Joseph Bloch <transhumanist at goldenfuture.net> wrote:

> ben wrote:
>> I don't think that's enough choices! Has anyone thought of any
>> others?
> I don't see the two as mutually exclusive at all. In fact, I see 
> cryonics only as a last resort.

Yes, i used a poor choice of words, saying 'choices'. 'Options' maybe
would be better. I didn't mean to imply exclusive choices.

What i'm getting at, though, is that there don't seem to be any other
strategies on offer, or even proposed as theoretical possibilities, for
extending life.

> You could build yourself a spaceship...

Hmm, yeah.

I'm thinking, maybe something a little more ... achievable?
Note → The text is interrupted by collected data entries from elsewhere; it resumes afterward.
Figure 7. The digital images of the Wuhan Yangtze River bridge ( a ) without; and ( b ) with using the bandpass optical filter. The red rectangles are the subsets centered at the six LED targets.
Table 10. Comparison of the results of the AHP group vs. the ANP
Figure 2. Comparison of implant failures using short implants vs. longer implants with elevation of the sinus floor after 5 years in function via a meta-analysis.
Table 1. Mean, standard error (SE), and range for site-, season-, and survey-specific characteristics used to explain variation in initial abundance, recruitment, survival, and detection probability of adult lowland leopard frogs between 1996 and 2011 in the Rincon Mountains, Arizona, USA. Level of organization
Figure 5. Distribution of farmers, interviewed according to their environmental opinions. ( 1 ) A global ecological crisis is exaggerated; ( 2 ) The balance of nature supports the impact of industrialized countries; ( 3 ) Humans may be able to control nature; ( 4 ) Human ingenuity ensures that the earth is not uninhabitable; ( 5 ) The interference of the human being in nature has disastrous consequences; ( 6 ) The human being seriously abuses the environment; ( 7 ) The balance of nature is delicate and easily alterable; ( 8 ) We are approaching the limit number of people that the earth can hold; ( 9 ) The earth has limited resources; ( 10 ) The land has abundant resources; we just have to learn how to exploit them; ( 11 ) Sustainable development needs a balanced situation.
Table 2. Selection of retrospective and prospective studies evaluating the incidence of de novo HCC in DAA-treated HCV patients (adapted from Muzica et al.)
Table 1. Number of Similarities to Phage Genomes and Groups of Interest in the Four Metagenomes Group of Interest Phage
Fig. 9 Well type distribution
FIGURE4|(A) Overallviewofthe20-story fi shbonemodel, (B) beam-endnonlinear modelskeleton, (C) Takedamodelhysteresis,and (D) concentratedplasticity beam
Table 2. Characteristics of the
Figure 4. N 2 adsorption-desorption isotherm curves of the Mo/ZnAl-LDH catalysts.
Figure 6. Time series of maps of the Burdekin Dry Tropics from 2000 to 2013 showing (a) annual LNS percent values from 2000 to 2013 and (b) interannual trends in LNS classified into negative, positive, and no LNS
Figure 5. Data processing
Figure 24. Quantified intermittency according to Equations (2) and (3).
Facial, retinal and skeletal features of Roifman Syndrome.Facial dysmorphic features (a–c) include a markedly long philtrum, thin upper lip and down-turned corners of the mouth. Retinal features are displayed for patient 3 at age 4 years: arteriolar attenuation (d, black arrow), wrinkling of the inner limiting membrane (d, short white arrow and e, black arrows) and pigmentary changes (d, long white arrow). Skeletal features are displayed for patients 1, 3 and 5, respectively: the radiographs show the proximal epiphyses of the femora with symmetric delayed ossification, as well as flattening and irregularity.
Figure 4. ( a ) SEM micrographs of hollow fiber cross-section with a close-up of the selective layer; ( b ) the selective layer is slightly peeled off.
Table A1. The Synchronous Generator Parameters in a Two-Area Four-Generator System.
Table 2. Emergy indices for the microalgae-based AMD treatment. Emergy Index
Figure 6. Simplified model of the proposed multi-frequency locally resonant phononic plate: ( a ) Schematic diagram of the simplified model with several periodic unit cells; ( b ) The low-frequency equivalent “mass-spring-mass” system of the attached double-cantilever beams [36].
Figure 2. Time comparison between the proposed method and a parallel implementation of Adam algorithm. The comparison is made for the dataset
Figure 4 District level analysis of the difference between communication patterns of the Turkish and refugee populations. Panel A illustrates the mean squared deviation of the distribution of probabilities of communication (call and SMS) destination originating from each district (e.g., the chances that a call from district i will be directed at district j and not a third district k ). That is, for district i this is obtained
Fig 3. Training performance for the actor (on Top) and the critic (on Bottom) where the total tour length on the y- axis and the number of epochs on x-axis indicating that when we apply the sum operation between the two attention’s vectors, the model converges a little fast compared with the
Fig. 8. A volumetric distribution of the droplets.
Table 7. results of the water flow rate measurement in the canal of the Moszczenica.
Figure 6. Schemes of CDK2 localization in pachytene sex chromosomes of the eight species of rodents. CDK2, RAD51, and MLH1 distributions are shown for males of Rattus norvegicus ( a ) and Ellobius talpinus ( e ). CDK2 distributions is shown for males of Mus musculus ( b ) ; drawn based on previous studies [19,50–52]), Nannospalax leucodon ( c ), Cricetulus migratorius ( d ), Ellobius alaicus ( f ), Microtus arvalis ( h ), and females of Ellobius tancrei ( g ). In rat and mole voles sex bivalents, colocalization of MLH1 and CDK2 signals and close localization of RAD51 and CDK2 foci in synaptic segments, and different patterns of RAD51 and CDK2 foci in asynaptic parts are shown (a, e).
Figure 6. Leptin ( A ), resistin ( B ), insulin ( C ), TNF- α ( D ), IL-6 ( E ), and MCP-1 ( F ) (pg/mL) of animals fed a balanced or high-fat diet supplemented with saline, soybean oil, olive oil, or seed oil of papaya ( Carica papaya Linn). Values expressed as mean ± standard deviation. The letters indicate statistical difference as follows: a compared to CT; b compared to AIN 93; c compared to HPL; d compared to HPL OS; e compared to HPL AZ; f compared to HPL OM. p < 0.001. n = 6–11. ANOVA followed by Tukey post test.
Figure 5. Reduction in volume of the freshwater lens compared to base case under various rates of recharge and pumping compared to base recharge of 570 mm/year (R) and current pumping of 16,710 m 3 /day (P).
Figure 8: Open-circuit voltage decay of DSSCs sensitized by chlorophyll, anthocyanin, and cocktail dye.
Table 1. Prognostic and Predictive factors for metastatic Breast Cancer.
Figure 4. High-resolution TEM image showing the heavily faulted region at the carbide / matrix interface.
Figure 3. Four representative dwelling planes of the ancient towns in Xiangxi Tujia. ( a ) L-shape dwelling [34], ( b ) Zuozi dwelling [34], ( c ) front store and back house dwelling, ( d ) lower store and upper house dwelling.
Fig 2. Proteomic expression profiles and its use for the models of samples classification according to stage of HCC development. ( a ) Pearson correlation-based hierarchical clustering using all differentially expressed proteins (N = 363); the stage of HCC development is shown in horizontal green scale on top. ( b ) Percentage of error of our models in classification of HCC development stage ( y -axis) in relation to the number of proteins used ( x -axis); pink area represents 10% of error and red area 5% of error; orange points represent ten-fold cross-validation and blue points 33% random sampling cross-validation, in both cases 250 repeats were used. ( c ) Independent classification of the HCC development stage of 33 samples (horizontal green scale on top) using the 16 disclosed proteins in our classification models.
Imagine you've done all you can to stay healthy and alive, and now 
you're declining fast, and the prospect of death or cryonics is all you 
can see.

I'm thinking along the lines of some type of extreme life-support
technology that you could use at this point. There are currently 
intensive-care techniques that can keep very sick people alive, so i'm 
musing that some kind of extension of this may be able to keep someone 
who's sickness is old age, alive?

I say old age, but this applies to lots of conditions, from heart 
disease to cancer to diabetes with complications (but not to CNS 
problems, brain tunours, etc.).

I suppose this would segue into full-on cyborg tech., but at the moment
(or the near future) what might be possible along these lines? After
all, what's important is the brain. Could we keep someone's brain alive
and, ideally, active, using some kind of life-support technology? A kind
of 'third-worst option'? Maybe you could keep the brain alive (and sane)
for a number of years, until better options arrive, or until uploading
is possible, or at the worst, when cryonics becomes necessary?

Just musing here, of course, but i can't help thinking something like
this should be possible. In (very) simple terms, you'd just need a 
reliable blood supply and some kind of neural interface technology.

Or would the kind of technology required for this, imply life-extension 
capabilities anyway, rendering it unnecessary?

Maybe i've been watching too many episodes of Futurama.